Published on 23 April 2021

Stars are born as if launched in a rotational movement that will progressively slow down during their life, under the effect of magnetic winds.  This braking allows us to assign an age to stars from the measurement of their rotational speed (from the displacement of their dark spots).

A 2016 study with strong participation from Irfu provided the first evidence that stars at a similar stage to the Sun rotate faster than predicted by the "magnetic braking" theory, the "gyrochronology" method only proving robust for stars younger than the Sun.  The stars whose spots are low contrast or non-existent (for the oldest), remained difficult to study.

To circumvent these difficulties, methods using the most modern techniques of Artificial Intelligence were developed and provided a complete vision of the rotation of the young stars observed by Kepler.

For older stars, scientists had to use asteroseismology to calculate the rotation of the star. The spectral analysis of the oscillations caused by sound waves trapped in the star made it possible to find the rotation speed of the star, whether it is young or old.

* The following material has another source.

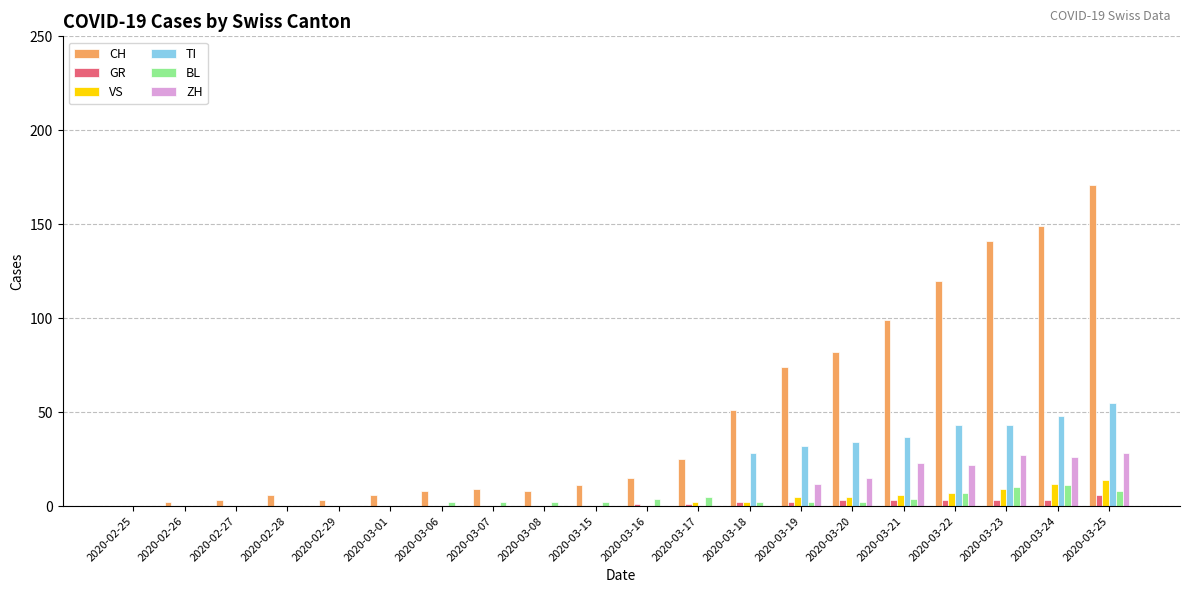

Is it true that ZH equals 0 at 2020-03-16?

True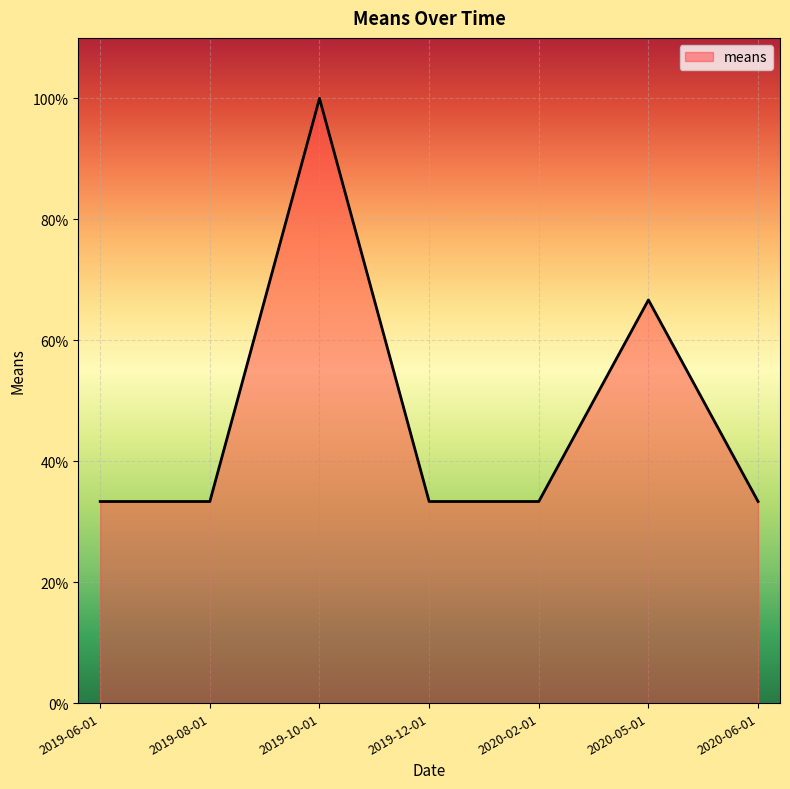

How many interior local peaks (higher than both neighbors) does the data have?

2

The asteroseismological model proves to be more coherent and accurate than the magnetic braking model.  The researchers confirm that stars of the age of the Sun and beyond do not brake their rotational motion as efficiently as magnetic braking theory predicts.

Understanding the complex interplay between the wind, magnetic field and rotation of stars is a cornerstone of understanding stellar dynamics and evolution. To achieve this, Irfu scientists are now preparing the ESA space mission Plato (PLAnetary Transits and Oscillations of stars) by combining, as always, observations, theoretical models and numerical simulations.